In the study, researchers examined 465 issues of 11 journals frequently read by general practitioners in Germany for references to a group of pre-selected drugs. The drugs were chosen because they were still protected by patent and thus more expensive than other medications used to treat similar conditions, or because there was concern over their effectiveness.

In the free journals, researchers found nearly 600 advertisements and more than 250 editorial articles recommending drugs in the pre-selected group.

But in subscription-only journals, which do not rely heavily on drug advertising money, researchers identified only 34 articles recommending drugs in the pre-selected group. They found no advertisements of those drugs in subscription-based journals and noted that those journals often recommended against the use of drugs in the pre-selected list.

Only one journal with a mix of drug advertising and subscription revenues was included in the study; Researchers identified 46 drug advertisements and seven articles endorsing the pre-selected group of drugs in the issues of that journal that were examined.

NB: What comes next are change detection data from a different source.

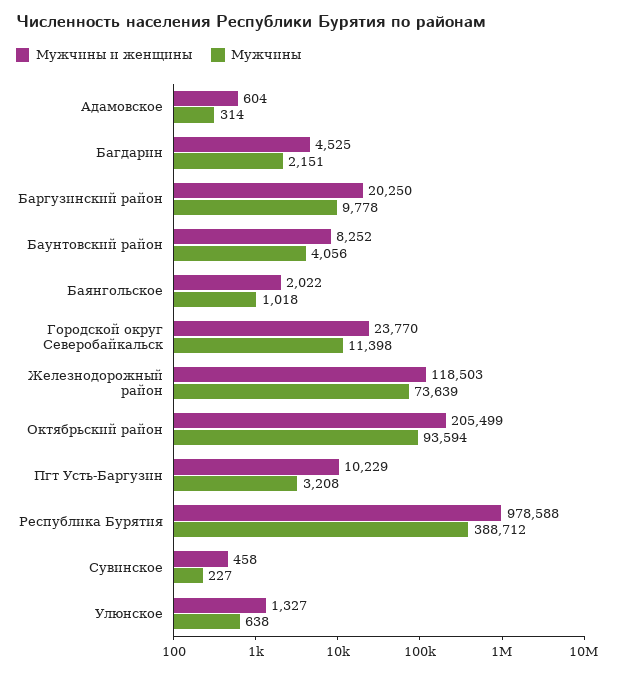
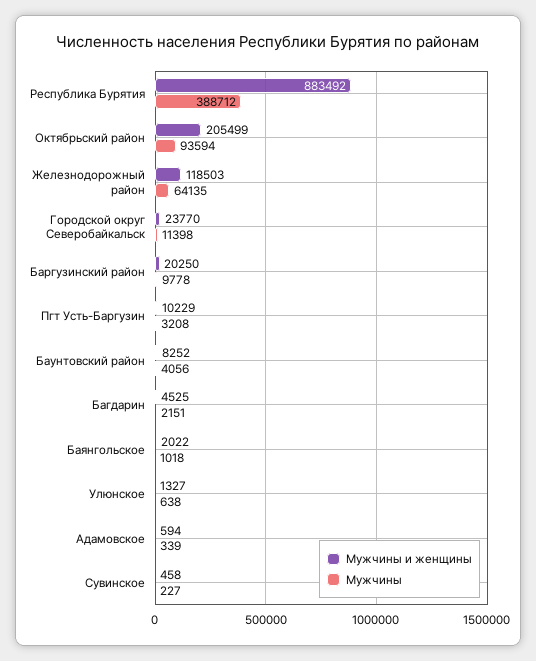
  {
    "Мужчины и женщины": {
-     "Адамовское": 604,
+     "Адамовское": 594,
      "Багдарин": 4525,
      "Баргузинский район": 20250,
      "Баунтовский район": 8252,
      "Баянгольское": 2022,
      "Городской округ Северобайкальск": 23770,
      "Железнодорожный район": 118503,
      "Октябрьский район": 205499,
      "Пгт Усть-Баргузин": 10229,
-     "Республика Бурятия": 978588,
+     "Республика Бурятия": 883492,
      "Сувинское": 458,
      "Улюнское": 1327
    },
    "Мужчины": {
-     "Адамовское": 314,
+     "Адамовское": 339,
      "Багдарин": 2151,
      "Баргузинский район": 9778,
      "Баунтовский район": 4056,
      "Баянгольское": 1018,
      "Городской округ Северобайкальск": 11398,
-     "Железнодорожный район": 73639,
+     "Железнодорожный район": 64135,
      "Октябрьский район": 93594,
      "Пгт Усть-Баргузин": 3208,
      "Республика Бурятия": 388712,
      "Сувинское": 227,
      "Улюнское": 638
    }
  }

That is not to say subscription-only journals are beyond reproach. The Lancet, one of the world's more respected journals, published deeply flawed research in 1998 linking vaccines and autism, sparking a backlash against immunization that continues today. The journal officially retracted the article last year.

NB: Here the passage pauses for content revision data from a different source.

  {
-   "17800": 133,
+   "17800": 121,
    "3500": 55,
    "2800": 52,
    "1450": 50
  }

But concerns over free medical journals are pressing because they can have real consequences on how physicians prescribe drugs, according to Aaron Kesselheim of Brigham and Women's Hospital and Harvard Medical School in Boston.

"Covert promotion of pharmaceuticals is an important public-health issue because it can contribute to the unnecessary overuse of certain drugs or lead to their off-label use without sufficient evidence of efficacy," Dr. Kesselheim wrote in a commentary published alongside the study.